Beautiful post GGC. And, yay Archer! I love the sound of my children's voices...
beautifully put! archer is one lucky dude.
Such a beautiful post! And he is such a cutie!
Rebecca,
Long time reader...first ever comment! Your words are so poignant and deep. Your son is miraculous because he has transformed you and it seems, at the same time, completes you. Its all so powerful. Thank you for sharing a bit of your life with the world.
I treat myself to reading your blog in my car....right in the driveway...after work each day. You inspire me & I thank you.
Karen & Adam (18 months)
Isn't it crazy how you can sometimes understand your child so completely, even without words? I am still waiting for the words but Ella and I communicate well even without them. I know it's kind of early yet for her to speak all that much, and I have the faith.
I was without internet for a month and I am so excited to go back and read everything you've written. Your writing, it is so lush, so full, so satisying.
Yay for you, and yay for Archer.
Best,
Kate B.
slut,
i told you he'd start talking to you as soon as you became interesting. you never listen to me.
miss you.
Hearing your own child say "I love you" for the first time is the best feeling ever, ever, ever in the history of the universe.
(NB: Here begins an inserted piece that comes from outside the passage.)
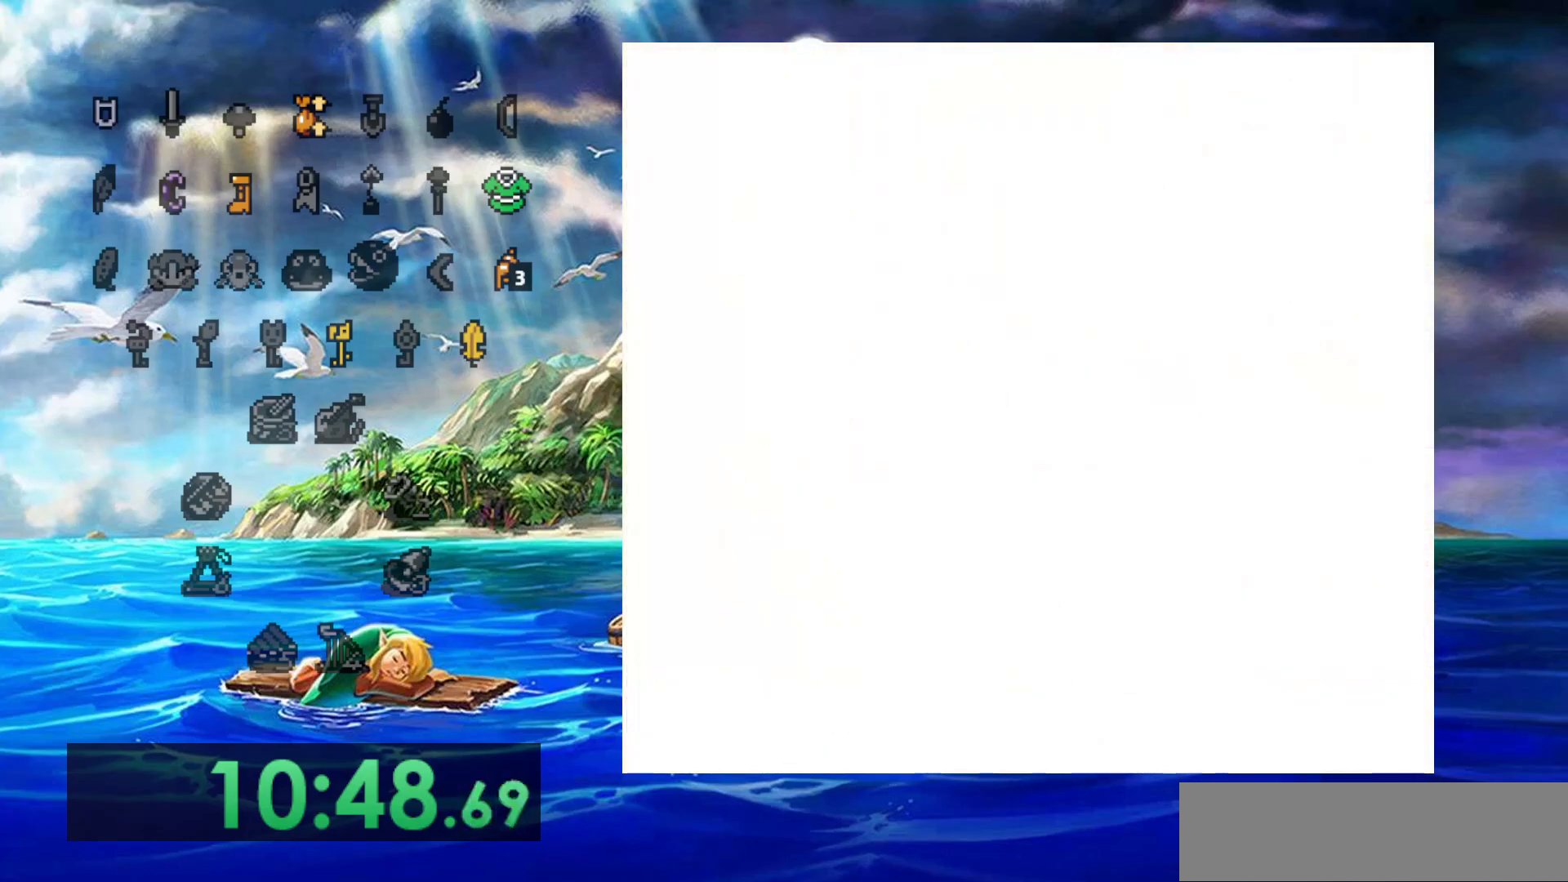
{"buttons": [], "events": []}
But you already know that :)
Aw Bec I could not be happier for you. Happy and relieved and just awed with how beautifully you can capture this in the face of such crushing emotion.
May that little guy of yours continue to surprise and delight you all of his years.
What a perfect analogy. I stopped waiting for the train too.
And now - I think it's here. I think we're on it. I can't be sure. But we're still having fun, which is the part I really cared about all along anyway.
(I'm impressed that Archer calls himself "Archer". I can't get CJ to say CJ or Catherine - she always calls herself Mousie.)
Congrats, my dear.
Big cheer for Archer! I hear so much about this or that child being "on the spectrum." What does that mean, exactly? I can tell Archer is very bright from his photographs; he looks like he's taking everything in.
My nephew is four and his speech was delayed. He had to have his adenoids removed and he needed exercises for a combination of a high palate and weak tongue muscles. He's fine now but he used to have very few words and what he did say sounded garbled. His parents kept taking him to specialists until they found the answer.